- Directed by: Lindy Heymann Christian Taylor
- Produced by: Jason Buchtel
- Starring: Christian Taylor Lindy Heymann Joe Daly Erich Miller Jason Buchtel
- Distributed by: Regent Releasing
- Release date: June 22, 2002;
- Running time: 93 minutes
- Countries: United States United Kingdom
- Language: English
- Budget: $300,000

= Showboy =

Showboy is a 2002 mockumentary film that was produced by Jason Buchtel, directed by Christian Taylor and Lindy Heymann, and written by and starring the three. It has cameos by Whoopi Goldberg, Siegfried & Roy, Alan Ball and the cast of the television series Six Feet Under.

== Plot ==
The film, a mockumentary that viewers are meant to believe is real, features around real-life screenwriter Taylor. Taylor is solicited by director Heymann to be the subject in a British television documentary series about British writers working in Hollywood. On the first day of filming this documentary, Taylor is fired from his real-life job as a screenwriter on the dramatic television series Six Feet Under. He is unaware that the documentary crew knows this has occurred.

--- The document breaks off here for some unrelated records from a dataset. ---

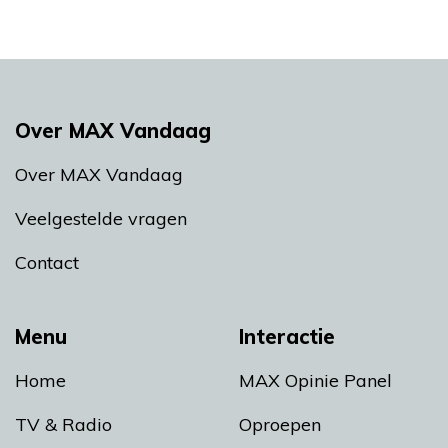
Over MAX Vandaag
Over MAX Vandaag
Veelgestelde vragen
Contact
Menu
Interactie
Home
MAX Opinie Panel
TV & Radio
Oproepen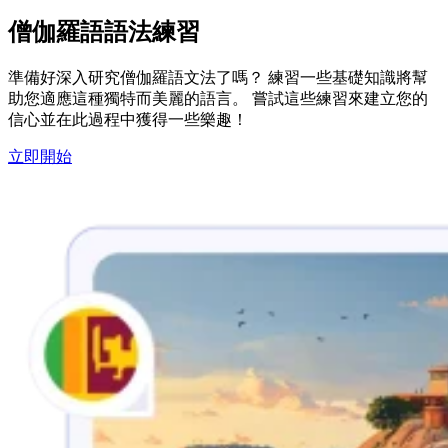
僧伽羅語語法練習
準備好深入研究僧伽羅語文法了嗎？ 練習一些基礎知識將幫
助您適應這種獨特而美麗的語言。 嘗試這些練習來建立您的
信心並在此過程中獲得一些樂趣！
立即開始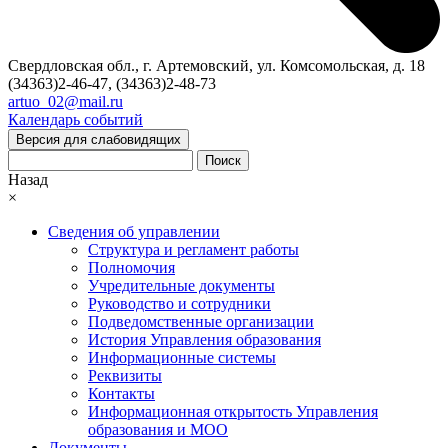
Свердловская обл., г. Артемовский, ул. Комсомольская, д. 18
(34363)2-46-47, (34363)2-48-73
artuo_02@mail.ru
Календарь событий
Версия для слабовидящих
Поиск
Назад
×
Сведения об управлении
Структура и регламент работы
Полномочия
Учредительные документы
Руководство и сотрудники
Подведомственные организации
История Управления образования
Информационные системы
Реквизиты
Контакты
Информационная открытость Управления
образования и МОО
Документы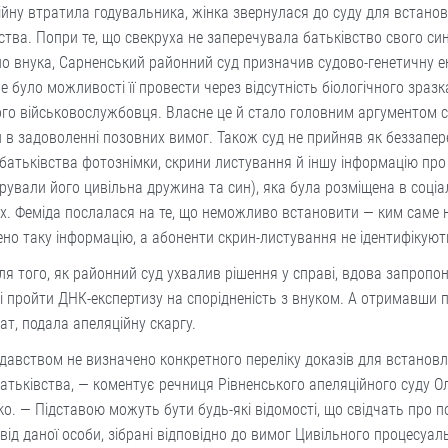
ійну втратила годувальника, жінка звернулася до суду для встано
ства. Попри те, що свекруха не заперечувала батьківство свого си
о внука, Сарненський районний суд призначив судово-генетичну е
е було можливості її провести через відсутність біологічного зразк
го військовослужбовця. Власне це й стало головним аргументом с
 в задоволенні позовних вимог. Також суд не прийняв як беззапер
батьківства фотознімки, скрини листування й іншу інформацію про
урували його цивільна дружина та син), яка була розміщена в соці
х. Феміда послалася на те, що неможливо встановити — ким саме 
но таку інформацію, а абоненти скрин-листування не ідентифікую
ля того, як районний суд ухвалив рішення у справі, вдова запропо
і пройти ДНК-експертизу на спорідненість з внуком. А отримавши 
ат, подала апеляційну скаргу.
давством не визначено конкретного переліку доказів для встанов
атьківства, — коментує речниця Рівненського апеляційного суду О
о. — Підставою можуть бути будь-які відомості, що свідчать про 
від даної особи, зібрані відповідно до вимог Цивільного процесуал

He then relocates to Las Vegas to pursue a dream of becoming a professional showboy (a chorus line dancer). He lies to the documentary crew, purporting to be doing research for a film project. It slowly becomes evident that he is desperate to find a new career, and at the same time he slowly begins to come out of the closet and pursue romance.

==Credits==
(Note: cast is playing fictional versions of themselves)
- Christian Taylor as himself
- Lindy Heymann as herself
- Marilyn Milgrom as a producer in London
- Joe Daly as himself
- Erich Miller as himself
- Jason Buchtel as himself
- Aaron Porter as a dance instructor
- Adrian Armas as himself
- Billy Sameth as Billy

==Reception==
Showboy won The Douglas Hickox Award for Best Directorial Debut at the British Independent Film Awards and Best Film at the Milan Film Festival.